Working from the records below, repeat exactly the lines starting at the line that contains "- cup [476,321,525,364]" and ending at the line that contains "- tissue box [575,310,639,370]", inclusive.

++++ RECORDS FOR THE EXERCISE

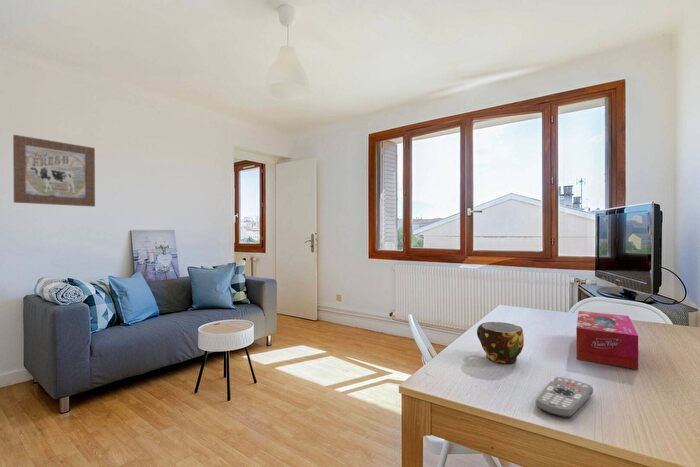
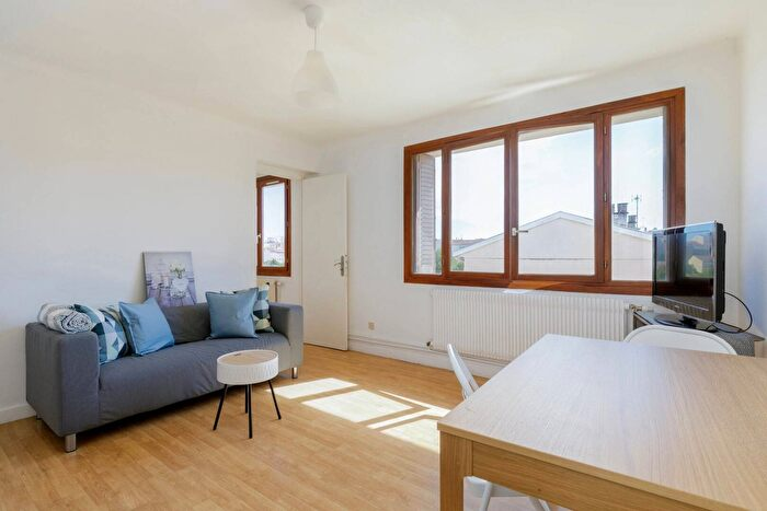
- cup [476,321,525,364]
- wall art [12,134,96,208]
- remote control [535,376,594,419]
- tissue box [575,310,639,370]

++++++++
++++ RECORDS FOR THE EXERCISE

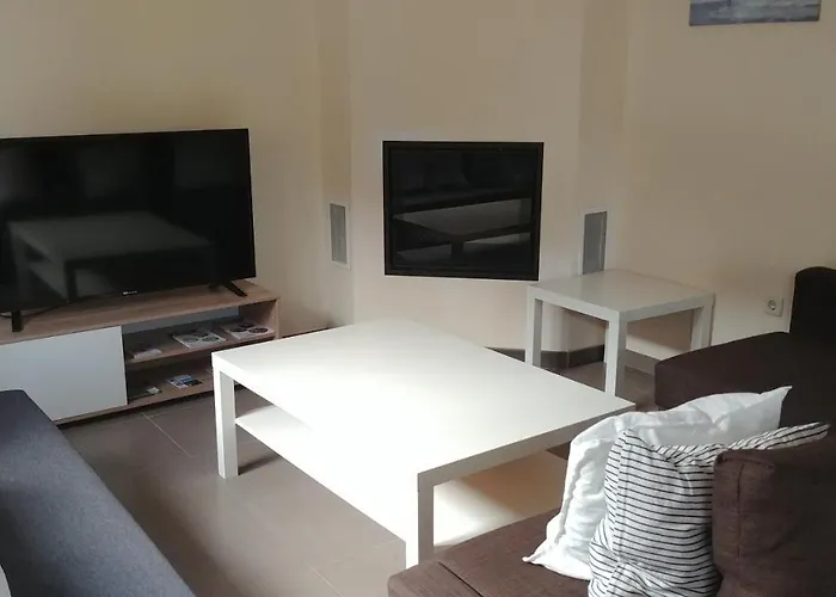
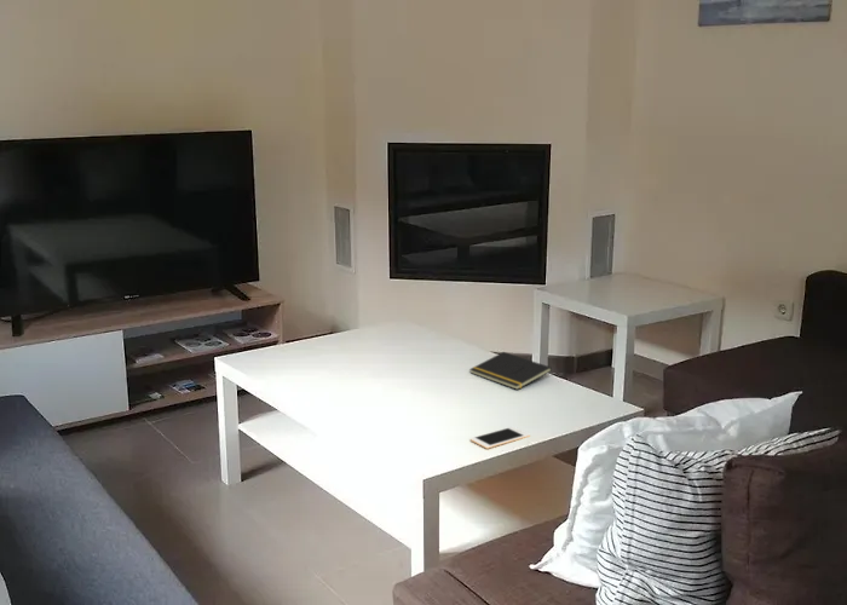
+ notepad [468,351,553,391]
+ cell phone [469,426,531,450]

++++++++

RESULT OF THE TASK:
- cup [476,321,525,364]
- wall art [12,134,96,208]
- remote control [535,376,594,419]
- tissue box [575,310,639,370]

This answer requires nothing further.